## Çalışma soruları
1) Krizde franchising haberinin ilk paragrafına göre, franchising sistemine dahil olmak için harekete geçenler kimlerdir? Hepsini sıralayın.
2) Krizde franchising haberine göre şu soruları cevaplayın:
(a) Franchising sektörünün yıllık ticaret hacmi kaç dolara ulaştı?
(b) 2008'de Türkiye'de franchise veren firmalardan kaçı yabancıydı?
(c) Mustafa Aydın'a göre derneğe her ay ortalama kaç müracaat geliyor?
3) Krizde franchising haberini son cümlesinden sonra devam ettirerek genişletir misiniz?

Baba parası franchisingi büyüttü

Kriz, az riskle yatırım imkanı tanıyan franchising sistemine talebi artırdı. İş bulamayanlar, işini kaybetme korkusu yaşayanlar ya da tekstil ve inşaat gibi krizin darbesini yiyen sektörlerde faaliyet gösteren firmalar, franchising sistemine dahil olmak için harekete geçti.



Ekonomik kriz ortamında yatırım yapmak isteyen genç girişimciler, en güvenli yöntem olarak franchising sistemine sarıldı. Özellikle ailesinin maddi durumu iyi olan ancak kriz nedeniyle iş bulmakta sıkıntı yaşayan gençler, franchise alarak kendi işlerini kuruyor. Tekstil ve inşaat gibi sektörlerde faaliyet gösteren çok sayıda firma da, kriz döneminde ek gelir sağlamak için franchise sistemine dahil olmaya başladı.
Son 3 yılda yüzde 25 büyüyen franchising sektörünün yıllık ticaret hacmi 35 milyar dolara ulaştı. Ticaret hacminin 5 yıl içinde 50 milyar dolara yükselmesi bekleniyor. Türkiye'de 2000 yılında 150 firma franchise verirken, bu rakam 2008'de 225'i yabancı olmak üzere 850 firmaya ulaştı.
Ulusal Franchising Derneği (UFRAD) Başkanı Mustafa Aydın, yatırımcıların kriz döneminde daha az riskli olduğu için franchising sistemine yöneldiğine dikkat çekiyor. Aydın, "Kriz dönemlerinde franchise sisteminde patlama oluyor. Derneğe her ay ortalama 50'ye yakın müracaat geliyor. Bazı yatırımcılar da kendi işlerini kapatıp franchise çatısı altına giriyor" diyor.

Çıkarılan kayıtlar
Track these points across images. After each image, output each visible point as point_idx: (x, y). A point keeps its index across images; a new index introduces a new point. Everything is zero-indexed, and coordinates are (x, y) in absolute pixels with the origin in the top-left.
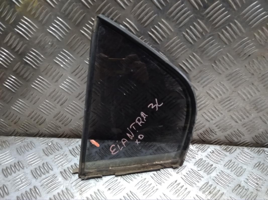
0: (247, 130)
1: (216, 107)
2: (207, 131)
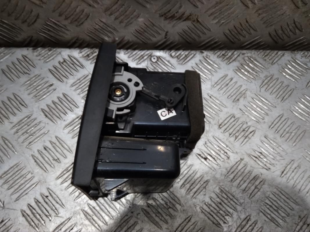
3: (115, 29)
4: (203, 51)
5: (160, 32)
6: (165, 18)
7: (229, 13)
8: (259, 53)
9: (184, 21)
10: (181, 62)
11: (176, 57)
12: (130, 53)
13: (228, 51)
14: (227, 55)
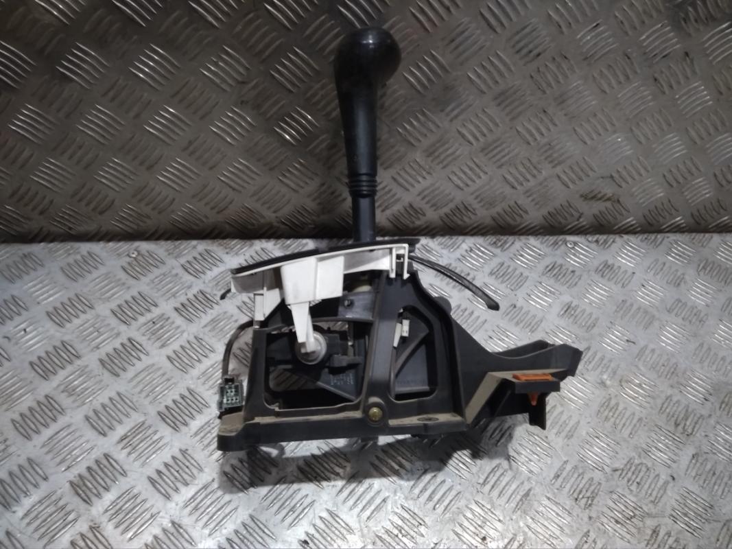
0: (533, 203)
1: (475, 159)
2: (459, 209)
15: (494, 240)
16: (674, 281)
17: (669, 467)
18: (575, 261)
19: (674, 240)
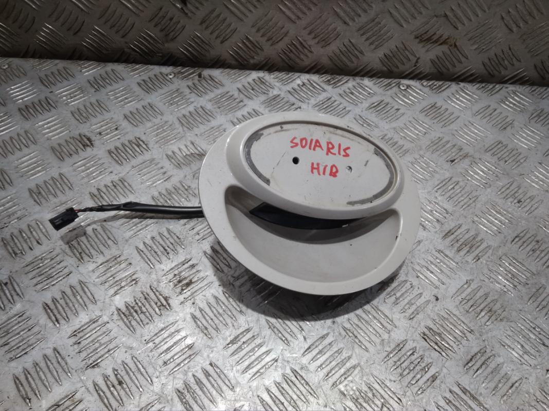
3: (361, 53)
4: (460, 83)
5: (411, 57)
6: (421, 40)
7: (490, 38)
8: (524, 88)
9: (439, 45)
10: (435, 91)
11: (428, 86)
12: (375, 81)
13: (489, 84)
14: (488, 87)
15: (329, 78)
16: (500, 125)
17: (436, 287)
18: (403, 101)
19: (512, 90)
--
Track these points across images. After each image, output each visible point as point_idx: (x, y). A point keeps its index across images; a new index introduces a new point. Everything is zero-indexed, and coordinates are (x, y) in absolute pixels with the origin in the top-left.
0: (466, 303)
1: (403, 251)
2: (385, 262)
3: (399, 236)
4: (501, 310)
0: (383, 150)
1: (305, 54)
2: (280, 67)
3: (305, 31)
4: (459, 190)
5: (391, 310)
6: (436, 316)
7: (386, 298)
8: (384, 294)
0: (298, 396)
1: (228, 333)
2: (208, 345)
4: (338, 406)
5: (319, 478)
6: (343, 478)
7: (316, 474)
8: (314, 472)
* * *
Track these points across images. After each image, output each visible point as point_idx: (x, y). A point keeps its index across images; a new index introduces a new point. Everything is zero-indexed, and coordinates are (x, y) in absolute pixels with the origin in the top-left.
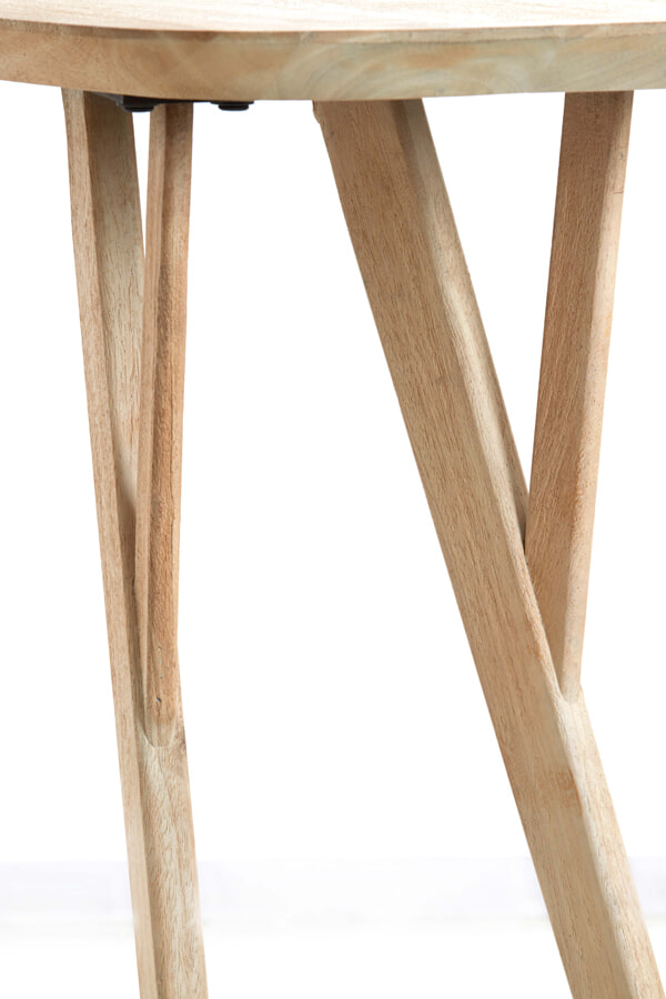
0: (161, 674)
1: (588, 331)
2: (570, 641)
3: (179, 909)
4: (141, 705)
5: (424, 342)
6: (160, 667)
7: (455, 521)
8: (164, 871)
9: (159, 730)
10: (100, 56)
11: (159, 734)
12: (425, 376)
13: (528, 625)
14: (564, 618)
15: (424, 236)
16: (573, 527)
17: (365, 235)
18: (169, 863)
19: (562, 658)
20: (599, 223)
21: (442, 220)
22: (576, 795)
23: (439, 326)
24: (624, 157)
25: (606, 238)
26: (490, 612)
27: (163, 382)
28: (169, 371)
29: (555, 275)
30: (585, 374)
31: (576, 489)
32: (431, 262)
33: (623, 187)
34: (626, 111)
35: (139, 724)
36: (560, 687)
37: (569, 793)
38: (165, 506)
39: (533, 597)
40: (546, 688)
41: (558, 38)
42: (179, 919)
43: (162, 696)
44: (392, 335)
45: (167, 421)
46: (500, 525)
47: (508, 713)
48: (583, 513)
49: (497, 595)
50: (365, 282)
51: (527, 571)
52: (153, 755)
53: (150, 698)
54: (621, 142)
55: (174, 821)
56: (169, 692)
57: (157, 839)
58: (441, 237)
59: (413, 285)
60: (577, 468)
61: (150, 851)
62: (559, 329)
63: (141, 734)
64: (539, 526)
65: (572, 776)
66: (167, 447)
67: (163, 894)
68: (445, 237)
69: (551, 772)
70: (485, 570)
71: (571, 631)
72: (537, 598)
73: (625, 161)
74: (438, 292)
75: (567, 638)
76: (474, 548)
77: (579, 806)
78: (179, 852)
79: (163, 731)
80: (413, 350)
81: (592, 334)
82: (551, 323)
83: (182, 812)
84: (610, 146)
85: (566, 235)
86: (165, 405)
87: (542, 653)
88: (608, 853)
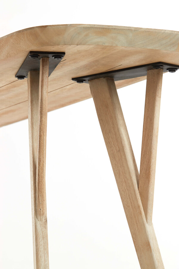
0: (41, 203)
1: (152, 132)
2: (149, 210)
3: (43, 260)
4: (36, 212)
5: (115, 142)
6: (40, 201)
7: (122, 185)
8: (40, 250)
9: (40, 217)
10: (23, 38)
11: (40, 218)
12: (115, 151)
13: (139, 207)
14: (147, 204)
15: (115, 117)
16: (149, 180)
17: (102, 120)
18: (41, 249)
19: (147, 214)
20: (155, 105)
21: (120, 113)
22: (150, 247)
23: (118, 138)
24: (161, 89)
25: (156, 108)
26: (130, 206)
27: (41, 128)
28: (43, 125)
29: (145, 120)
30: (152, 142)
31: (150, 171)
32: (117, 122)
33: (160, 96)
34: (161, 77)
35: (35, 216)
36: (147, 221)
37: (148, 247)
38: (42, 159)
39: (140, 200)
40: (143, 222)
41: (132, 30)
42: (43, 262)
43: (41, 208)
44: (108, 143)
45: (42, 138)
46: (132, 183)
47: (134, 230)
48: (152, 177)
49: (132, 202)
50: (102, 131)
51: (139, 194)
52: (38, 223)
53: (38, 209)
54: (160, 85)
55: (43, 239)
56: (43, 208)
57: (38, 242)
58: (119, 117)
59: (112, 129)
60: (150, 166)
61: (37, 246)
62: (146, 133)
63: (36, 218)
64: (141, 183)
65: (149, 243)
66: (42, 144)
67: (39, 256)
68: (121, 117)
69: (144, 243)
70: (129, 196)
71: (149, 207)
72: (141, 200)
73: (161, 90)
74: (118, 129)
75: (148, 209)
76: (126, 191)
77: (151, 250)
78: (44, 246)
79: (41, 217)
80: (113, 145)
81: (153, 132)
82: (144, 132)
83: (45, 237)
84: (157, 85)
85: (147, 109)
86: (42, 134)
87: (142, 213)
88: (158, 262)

## Soruların cevapları
1)
- İş bulamayanlar
- İşini kaybetme korkusu yaşayanlar
- Tekstil ve inşaat gibi krizin darbesini yiyen sektörlerde faaliyet gösteren firmalar

2)
(a) 35 milyar dolara.
(b) 225'i.
(c) 50'ye yakın.

3)
En çok gıdada tercih ediliyor

Bir markanın isim hakkının kullanılması olarak tanımlanan franchising, marka garantisi sağlaması ve daha önce denenmiş bir iş olması nedeniyle az riskli bir yatırım olarak görülüyor. Türk girişimciler en çok restoran ve gıda alanında franchise veren markaları tercih ediyor. Ancak son yıllarda kahve ve çay ile tekstil, otomotiv, emlak ve hizmet sektöründe de franchise talepleri artmaya başladı. Franchise bedelleri ortalama 10 bin ile 50 bin dolar arasında, mağaza yatırımı da 20 bin TL ile 150 bin TL arasında değişiyor. Bunun yanında marka bedeli istemeyen, sadece mağaza yatırımını kabul eden firmalar da bulunuyor.
Son dönemde özellikle Diyarbakır'ın burmalı kadayıfı, Kayseri'nin örme kilimi, Isparta'nın gülü gibi Türkiye'nin farklı renklerini marka haline getirmeye çalıştıklarına dikkat çeken Aydın, franchise yöntemiyle bu ürünleri önce ulusal sonra da uluslararası boyuta taşımayı hedeflediklerini söylüyor.

Zengin gençler sektöre giriyor
Franchise & More Genel Müdürü Osman Bilge de insanların son umut olarak markalı işlere yöneldiğini vurgulayarak, piyasada genel bir durgunluk olmasına rağmen franchise almak isteyen girişimci sayısının hızla arttığına dikkat çekiyor.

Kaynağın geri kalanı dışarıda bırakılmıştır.